I watched this film expecting it to be quite bad, so I was pleasantly surprised at its quality. The film is about Roy Erskine (Charles Kaley), by night a singer and piano player at a café, and by day a songwriter. He uses women and then discards them, using the experience of breaking their hearts as material for songs. He gets a break after vaudeville singer Joe Lundeen (Cliff Edwards) sings one of his songs in his show and invites Roy to be part of the act. This is followed by some records, and pretty soon Roy has hit the big time. Through it all Roy is loved secretly by the girl who transcribed his first hit song, Nancy Clover, who is also part of the vaudeville act.
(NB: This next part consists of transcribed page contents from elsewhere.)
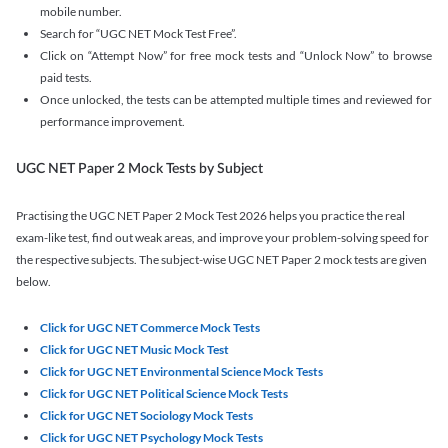
mobile number.
Search for “UGC NET Mock Test Free”.
Click on “Attempt Now” for free mock tests and “Unlock Now” to browse
paid tests.
Once unlocked, the tests can be attempted multiple times and reviewed for
performance improvement.
UGC NET Paper 2 Mock Tests by Subject
Practising the UGC NET Paper 2 Mock Test 2026 helps you practice the real
exam-like test, find out weak areas, and improve your problem-solving speed for
the respective subjects. The subject-wise UGC NET Paper 2 mock tests are given
below.
Click for UGC NET Commerce Mock Tests
Click for UGC NET Music Mock Test
Click for UGC NET Environmental Science Mock Tests
Click for UGC NET Political Science Mock Tests
Click for UGC NET Sociology Mock Tests
Click for UGC NET Psychology Mock Tests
However, Roy does eventually fall hard for a woman who turns out be more than his match in the user department.
There is some good music in this one including two attractive Technicolor numbers - "Blue Daughter of Heaven" and "The Old Woman in the Shoe". "Should I", featured in "Singin in the Rain" is performed a couple of times including once by Charles Kaley. "The Japanese Sandman" is not sung in its entirety, but it's a quite catchy jazz tune as performed by Cliff Edwards. There are several other good tunes, mainly written by songwriting team Herb Nacio Brown and Arthur Freed. With good direction, a compelling plot, good music, and competent acting what went wrong? Why did this film flop at the box office?
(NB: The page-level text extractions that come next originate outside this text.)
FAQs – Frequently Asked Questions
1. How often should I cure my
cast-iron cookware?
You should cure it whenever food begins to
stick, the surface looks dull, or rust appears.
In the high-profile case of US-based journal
The main problem with this film, and probably the reason that it flopped, is that the biggest star in it is Cliff Edwards (Ukelele Ike), and he is just a supporting player. William Haines was originally slated as the lead, but he thought playing such a despicable character as Roy Erskine would hurt his film career, so he declined. So, instead, MGM cast a tuneful Haines look-alike, Charles Kaley. Unfortunately, the resemblance ends there. Haines' characters could behave obnoxiously in his films and still get the audience to root for him because you felt that, beneath the facade, there was a good man just waiting to get out, and by the end of the picture that good man never failed to appear. However, in Kaley's depiction of harmonious heel Roy Erskine you feel that what you see is what you get, and never expect him to redeem himself. This was Kaley's only film at MGM. He was only in three other films, all of those at poverty row studios, and as far as I know all three of those films are lost.
If you like the early talking films and musicals, I highly recommend this one. It's been well preserved and both the video and audio are clear on the copy I've seen.